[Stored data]
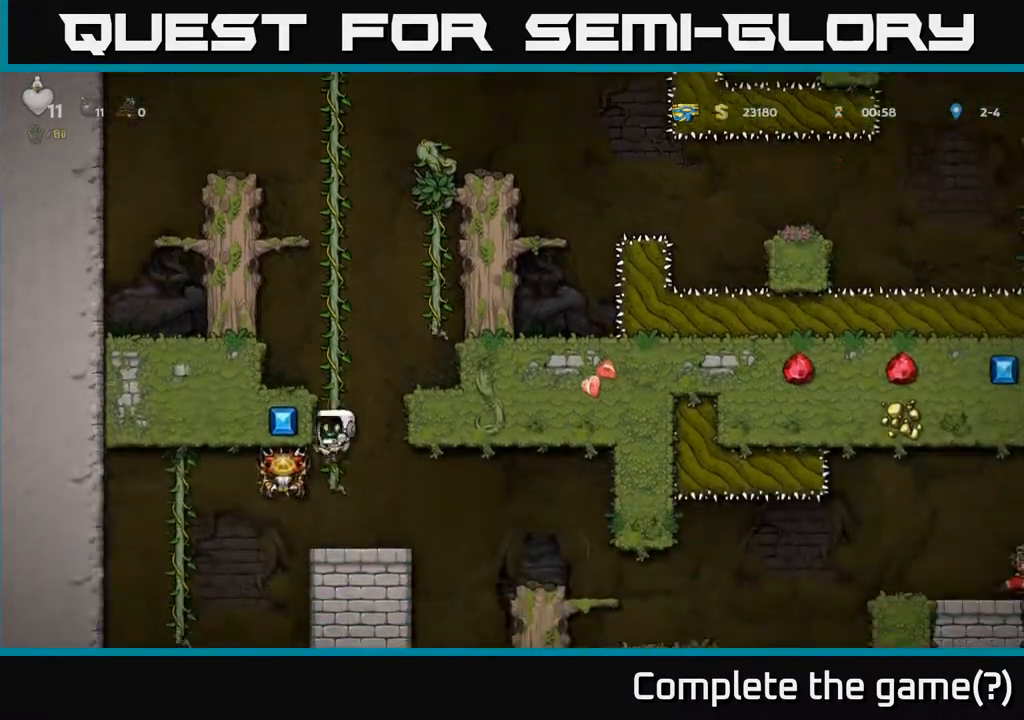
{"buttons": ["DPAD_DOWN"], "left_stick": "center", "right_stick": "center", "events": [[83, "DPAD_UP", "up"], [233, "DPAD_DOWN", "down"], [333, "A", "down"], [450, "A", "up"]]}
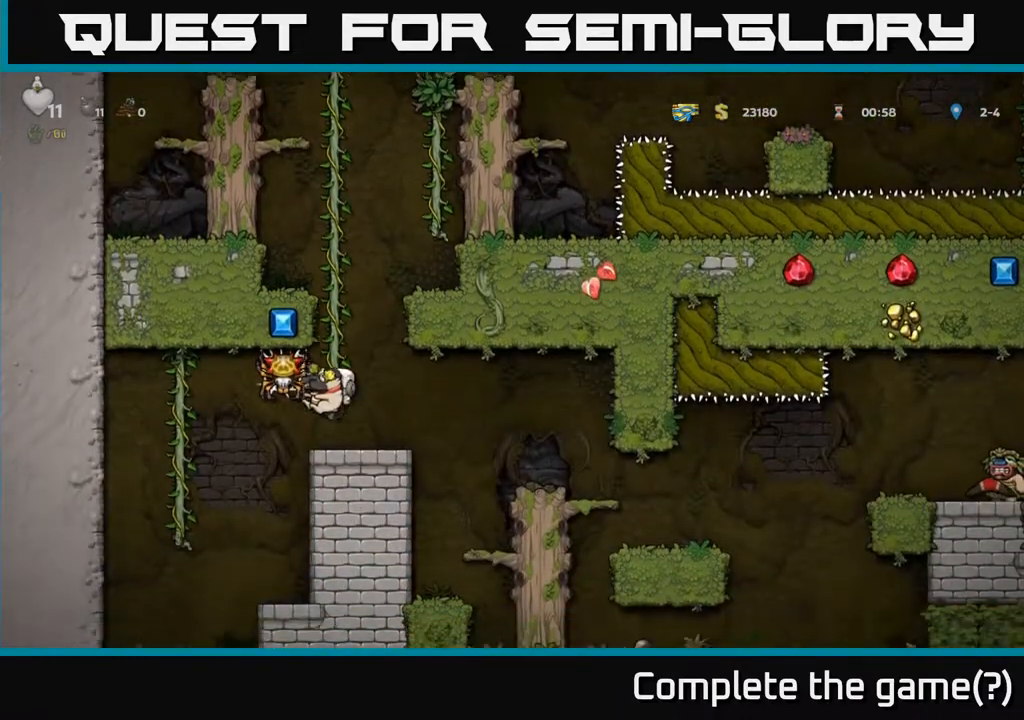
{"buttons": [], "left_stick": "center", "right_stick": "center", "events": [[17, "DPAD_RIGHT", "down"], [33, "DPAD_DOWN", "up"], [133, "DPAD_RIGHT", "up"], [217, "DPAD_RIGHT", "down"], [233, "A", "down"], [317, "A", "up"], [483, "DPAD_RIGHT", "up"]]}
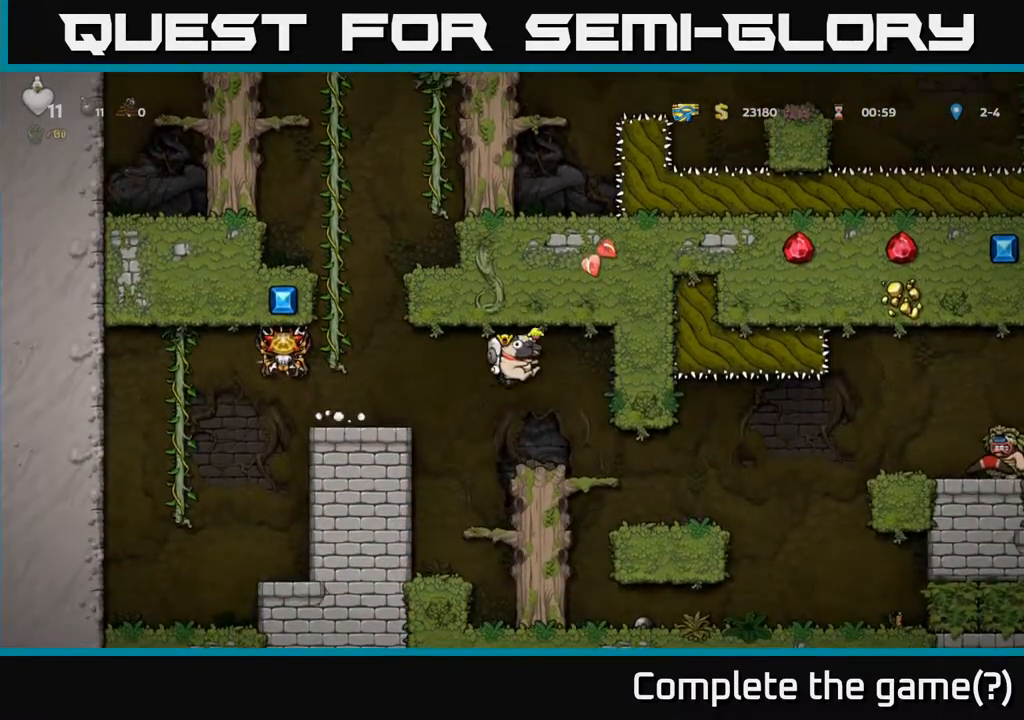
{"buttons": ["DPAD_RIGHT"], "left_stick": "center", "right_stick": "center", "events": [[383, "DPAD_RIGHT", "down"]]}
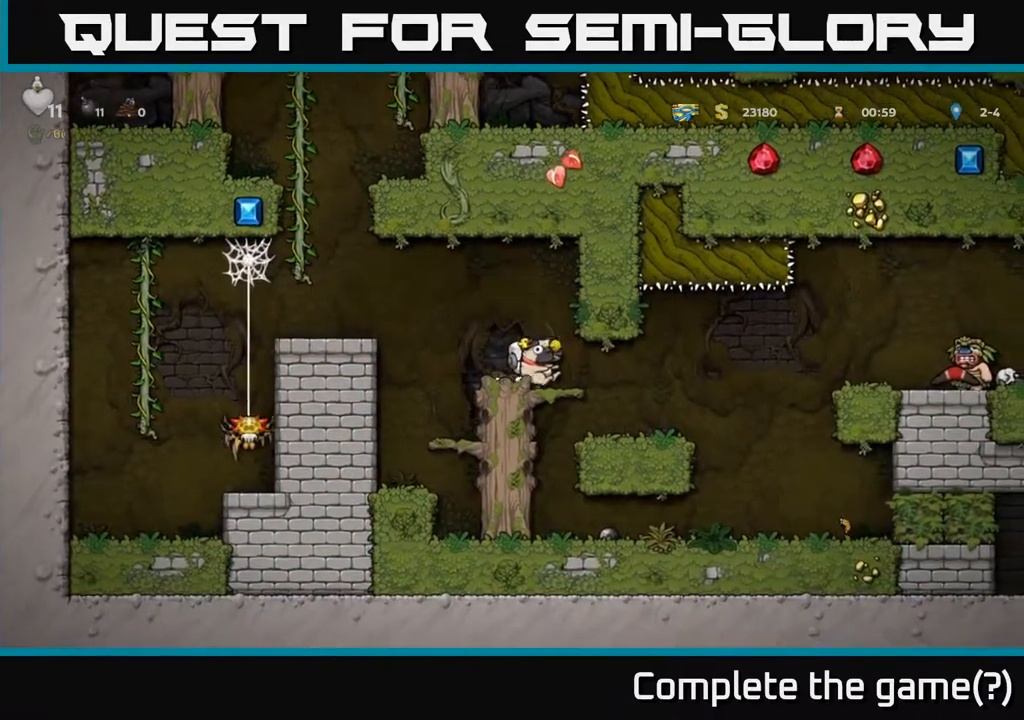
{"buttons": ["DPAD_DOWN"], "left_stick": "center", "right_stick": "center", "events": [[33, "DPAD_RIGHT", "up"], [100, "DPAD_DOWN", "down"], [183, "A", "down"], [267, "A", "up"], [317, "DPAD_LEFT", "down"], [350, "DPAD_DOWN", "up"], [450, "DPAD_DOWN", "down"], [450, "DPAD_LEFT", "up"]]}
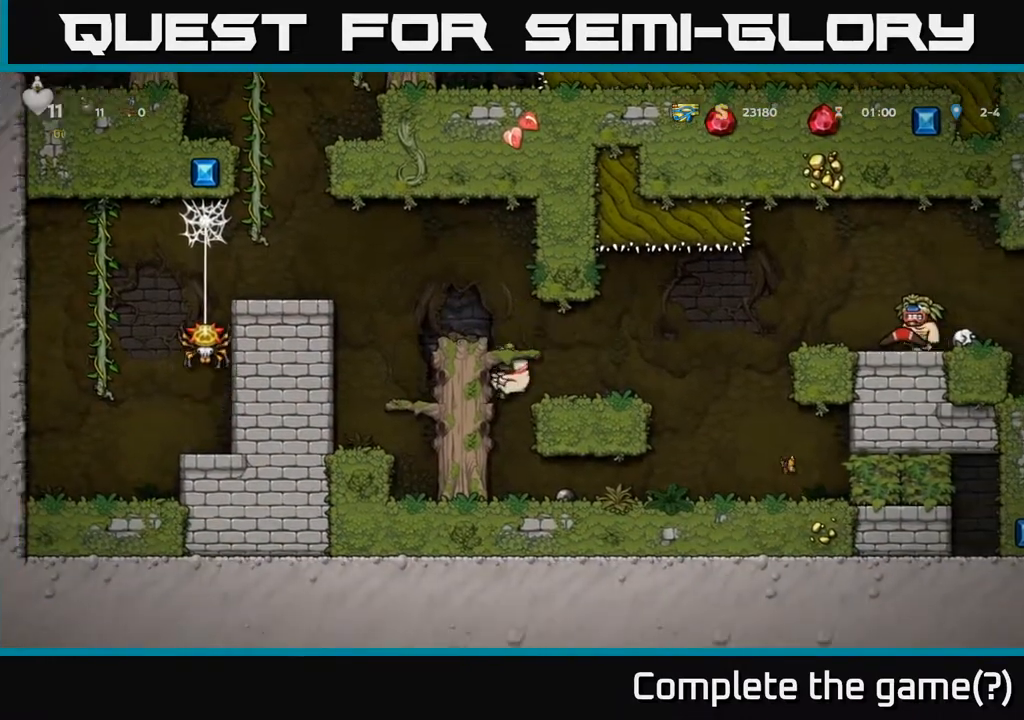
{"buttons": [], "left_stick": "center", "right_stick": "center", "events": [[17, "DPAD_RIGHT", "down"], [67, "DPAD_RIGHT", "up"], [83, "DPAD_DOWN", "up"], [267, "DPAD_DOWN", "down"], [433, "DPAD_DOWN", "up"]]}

> _Exercise requirements_: Give the entries above again in full and exactly, but not the pictures.

> _Exercise answer_:
{"buttons": ["DPAD_DOWN"], "left_stick": "center", "right_stick": "center", "events": [[83, "DPAD_UP", "up"], [233, "DPAD_DOWN", "down"], [333, "A", "down"], [450, "A", "up"]]}
{"buttons": [], "left_stick": "center", "right_stick": "center", "events": [[17, "DPAD_RIGHT", "down"], [33, "DPAD_DOWN", "up"], [133, "DPAD_RIGHT", "up"], [217, "DPAD_RIGHT", "down"], [233, "A", "down"], [317, "A", "up"], [483, "DPAD_RIGHT", "up"]]}
{"buttons": ["DPAD_RIGHT"], "left_stick": "center", "right_stick": "center", "events": [[383, "DPAD_RIGHT", "down"]]}
{"buttons": ["DPAD_DOWN"], "left_stick": "center", "right_stick": "center", "events": [[33, "DPAD_RIGHT", "up"], [100, "DPAD_DOWN", "down"], [183, "A", "down"], [267, "A", "up"], [317, "DPAD_LEFT", "down"], [350, "DPAD_DOWN", "up"], [450, "DPAD_DOWN", "down"], [450, "DPAD_LEFT", "up"]]}
{"buttons": [], "left_stick": "center", "right_stick": "center", "events": [[17, "DPAD_RIGHT", "down"], [67, "DPAD_RIGHT", "up"], [83, "DPAD_DOWN", "up"], [267, "DPAD_DOWN", "down"], [433, "DPAD_DOWN", "up"]]}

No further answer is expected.